Bluesky-On the Condon issue...I think Burlingame was the real winner when so many in the aduience repudiated the character assasination.

Exactly - the Copenhagen has been around for gazillion years, the others have not. In addition, the Copenhagen is very generous to many in Burlingame.

At a recent meeting a gentlemen said he would not go downtown if the Copenhagen was not there so this restaurant is a very important "anchor" on Burlingame Avenue.

One newest Broadway addition to Broadway is Mivan which has chairs and tables outside and a great place to eat.
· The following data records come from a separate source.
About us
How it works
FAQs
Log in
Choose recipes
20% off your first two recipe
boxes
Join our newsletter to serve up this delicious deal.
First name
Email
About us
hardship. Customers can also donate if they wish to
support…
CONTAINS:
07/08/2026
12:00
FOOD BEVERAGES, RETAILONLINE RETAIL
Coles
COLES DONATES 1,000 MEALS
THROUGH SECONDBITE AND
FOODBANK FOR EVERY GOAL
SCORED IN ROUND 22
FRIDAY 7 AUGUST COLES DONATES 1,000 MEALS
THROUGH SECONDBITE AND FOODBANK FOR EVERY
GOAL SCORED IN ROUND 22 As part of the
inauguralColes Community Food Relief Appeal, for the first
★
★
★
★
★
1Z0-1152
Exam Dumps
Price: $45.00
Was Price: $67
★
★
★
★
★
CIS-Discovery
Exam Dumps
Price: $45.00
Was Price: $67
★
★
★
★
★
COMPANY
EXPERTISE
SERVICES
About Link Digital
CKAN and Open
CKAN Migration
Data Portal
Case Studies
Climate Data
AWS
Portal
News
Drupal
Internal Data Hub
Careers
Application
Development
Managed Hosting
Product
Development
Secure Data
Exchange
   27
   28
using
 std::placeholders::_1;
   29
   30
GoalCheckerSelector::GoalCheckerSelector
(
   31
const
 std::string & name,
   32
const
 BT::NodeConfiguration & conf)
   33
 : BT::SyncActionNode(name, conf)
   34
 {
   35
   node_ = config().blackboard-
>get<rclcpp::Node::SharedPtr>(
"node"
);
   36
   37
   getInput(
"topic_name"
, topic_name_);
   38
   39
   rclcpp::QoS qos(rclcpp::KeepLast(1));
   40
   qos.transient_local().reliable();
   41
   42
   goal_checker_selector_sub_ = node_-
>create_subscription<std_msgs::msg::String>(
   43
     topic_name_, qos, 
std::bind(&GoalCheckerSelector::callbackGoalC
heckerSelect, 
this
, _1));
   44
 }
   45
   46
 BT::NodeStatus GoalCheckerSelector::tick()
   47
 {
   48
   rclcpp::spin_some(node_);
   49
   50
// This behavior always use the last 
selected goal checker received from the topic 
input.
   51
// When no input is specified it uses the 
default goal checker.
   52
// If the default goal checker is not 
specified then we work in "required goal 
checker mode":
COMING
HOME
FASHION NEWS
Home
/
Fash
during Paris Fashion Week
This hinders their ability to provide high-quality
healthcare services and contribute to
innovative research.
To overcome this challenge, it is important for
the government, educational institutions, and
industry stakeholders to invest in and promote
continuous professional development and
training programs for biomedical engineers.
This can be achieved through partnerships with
The people doing the repudiating were not from Burlingame.

Ray Park

Agreed-I was going to Copenhagen well before Pottery Barn and Gap but it has since doubled in size. I wonder if it would be too big for Mr. Cohen's size limit. Those large stores on Blgm. ave bring a lot to our community and we need to stop bashing them. Instead, lets use their appeal outside of the City to help support the surrounding mom-and-pops. Do not shoot the Goose whith the golden tax revenues.


Careful Ray - geese talk starts a hornets nest.

Republican II

Come on Bruce, Ray Park, and the others who keep espousing a "no restrictions on business and the free market" approach -- Urban planning is here to stay. Any zoning, height limits, use limits, etc. impede a landlord's ability to do exactly what he wants with his castle. Good zoning and planning has made and kept Burlingame the charming city that it is. I don't want Burlingame to become a Southern California suburban sprawl town or even a Millbrae. Cohen isn't suggesting rent control...he's suggesting limiting the square footage of stores...hardly a "pinko" thought (and he made it clear he would never take action without lots of time for community input, unlike some of our current council). I, for one, think his ideas are worthy of lots more discussion and thought....how do we keep our avenues from becoming strip malls? The answer is probably "very, very carefully with lots of planning and thought" -- not a free-market approach. We know what a free-market approach looks like...we've got lots of cities north and south of us that have it....many of us absolutely don't want that.

Ray Park

That's what I've been trying to do. So you think this might actually get a response? I sure hope so 'cause I'm gonna get fired for doing this and I still can't get people fired up.


Ray Park - past candidate's business licenses, photo mailings and past good deeds and misdeeds have been scrutinized in past elections. Violent police records are also part of the information package. When everything is out in the open, we can decide whether this is relevant to our voting. Of course we do have to be Burlingame residents!

I was undecided on my fourth vote until last night but I made up my mind during the debate. This forum separated the wheat from the chaff, the brain from the brawn, the experienced from the inexperienced, the naff from the classy and those who will work together (kumbaya, fred!) and which candidates know what is going on. It was an awesome group and I have a renewed optimism for a great council after November!

Also have a renewed optimism for Broadway, which I love!


What planet are we on that Burlingame Avenue is in threat of becoming an SoCal strip mall?

The design review board would prevent that from happening anyways. But limiting store size limits business opprotunity. We're not talking Costco here but if Burlingame had instituted limits decades ago I imagine Burlingame Avenue would look more like downtown Campbell with a lot of little chotsky shops and antique stores. Even as scary as a strip mall.

not from Burlingame, not voters...but Condon supporters. like i said, he's a good guy...just shouldn't be in public office. and besides, the crowd wasn't that big..i was surprised, not a very good representation of Burlingame. anyhow, enough on the subject.

fred, i'm such a fan! keep it up!

Ray Park

Oh! Do share your choices Fiona or have already?